In Christie’s book, you will find that, for much of the twentieth century, the focus on electrification was in industrialisation and the attracting of the electrical manufacturing industry to South Africa. There is no longer that focus. Many mines have shut down (gold mines from a total number of 112 in 1990 to 84 now) and many industries have closed (for example, Saldanha Steel).

Naturally, Eskom tariffs have not been assisted by being forced to buy renewable energy and then taking the National Energy Regulator of South Africa to court to recover money due for this.

The term ‘downward spiral’ comes from an aircraft which is heading groundward in a spin and it is an apt term for where the energy market is going; the more electricity prices go up, the more people steal or bypass. The more electricity prices go up, the less industries survive and the less the investments in manufacturing. The less the investments, the less the employment. The less the employment, the more people will steal or bypass.

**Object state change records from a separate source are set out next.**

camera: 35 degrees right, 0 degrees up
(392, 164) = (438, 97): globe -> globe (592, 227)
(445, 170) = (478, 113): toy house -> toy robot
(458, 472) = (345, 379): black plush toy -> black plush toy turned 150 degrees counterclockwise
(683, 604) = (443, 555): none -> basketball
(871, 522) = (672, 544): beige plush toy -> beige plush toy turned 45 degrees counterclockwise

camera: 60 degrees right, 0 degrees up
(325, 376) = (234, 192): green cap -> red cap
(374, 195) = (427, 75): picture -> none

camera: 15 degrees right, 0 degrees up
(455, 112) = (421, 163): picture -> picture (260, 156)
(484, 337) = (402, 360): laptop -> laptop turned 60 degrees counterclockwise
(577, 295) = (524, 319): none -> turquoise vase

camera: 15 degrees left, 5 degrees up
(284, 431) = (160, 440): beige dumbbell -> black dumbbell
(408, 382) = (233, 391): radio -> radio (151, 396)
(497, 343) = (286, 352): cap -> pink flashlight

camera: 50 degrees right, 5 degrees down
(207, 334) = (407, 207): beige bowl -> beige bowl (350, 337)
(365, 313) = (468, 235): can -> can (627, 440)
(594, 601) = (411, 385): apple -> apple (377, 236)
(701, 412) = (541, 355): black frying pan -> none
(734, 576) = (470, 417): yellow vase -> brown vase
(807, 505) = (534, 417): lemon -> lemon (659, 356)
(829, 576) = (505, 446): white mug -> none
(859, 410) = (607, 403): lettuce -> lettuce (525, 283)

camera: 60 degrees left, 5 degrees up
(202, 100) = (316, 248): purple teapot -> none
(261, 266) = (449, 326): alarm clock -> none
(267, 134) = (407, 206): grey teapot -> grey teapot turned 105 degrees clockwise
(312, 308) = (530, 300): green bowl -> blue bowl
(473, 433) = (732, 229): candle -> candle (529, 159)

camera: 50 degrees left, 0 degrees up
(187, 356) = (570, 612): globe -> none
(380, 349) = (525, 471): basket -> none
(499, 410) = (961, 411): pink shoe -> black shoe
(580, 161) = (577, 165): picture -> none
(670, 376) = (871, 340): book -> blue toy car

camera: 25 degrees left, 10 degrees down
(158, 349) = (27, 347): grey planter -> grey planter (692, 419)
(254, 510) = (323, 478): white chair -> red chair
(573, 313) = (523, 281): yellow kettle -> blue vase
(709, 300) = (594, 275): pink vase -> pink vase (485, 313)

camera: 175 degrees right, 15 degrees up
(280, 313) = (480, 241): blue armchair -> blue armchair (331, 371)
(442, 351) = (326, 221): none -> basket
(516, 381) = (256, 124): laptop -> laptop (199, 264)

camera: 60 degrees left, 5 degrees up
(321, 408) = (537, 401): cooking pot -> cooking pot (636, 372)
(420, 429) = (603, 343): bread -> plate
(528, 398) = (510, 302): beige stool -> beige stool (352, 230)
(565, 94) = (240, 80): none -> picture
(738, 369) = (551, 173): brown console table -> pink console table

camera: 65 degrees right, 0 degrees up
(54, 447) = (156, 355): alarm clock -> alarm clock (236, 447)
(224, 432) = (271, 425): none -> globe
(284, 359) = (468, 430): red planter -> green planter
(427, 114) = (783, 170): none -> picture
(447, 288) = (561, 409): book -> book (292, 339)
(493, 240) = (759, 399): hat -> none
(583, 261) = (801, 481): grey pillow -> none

It is probably time for government to take a hard look at the energy system: let us forget wind turbines (intermittent power only available 30% of the time) and get government investment into energy-consuming industries which will cause electricity tariffs to reduce. It is no good government giving money to enterprises which have run out of money due to corruption or mismanagement. If we don’t do something about the downward spiral of energy revenues, we’ll go back to using generators.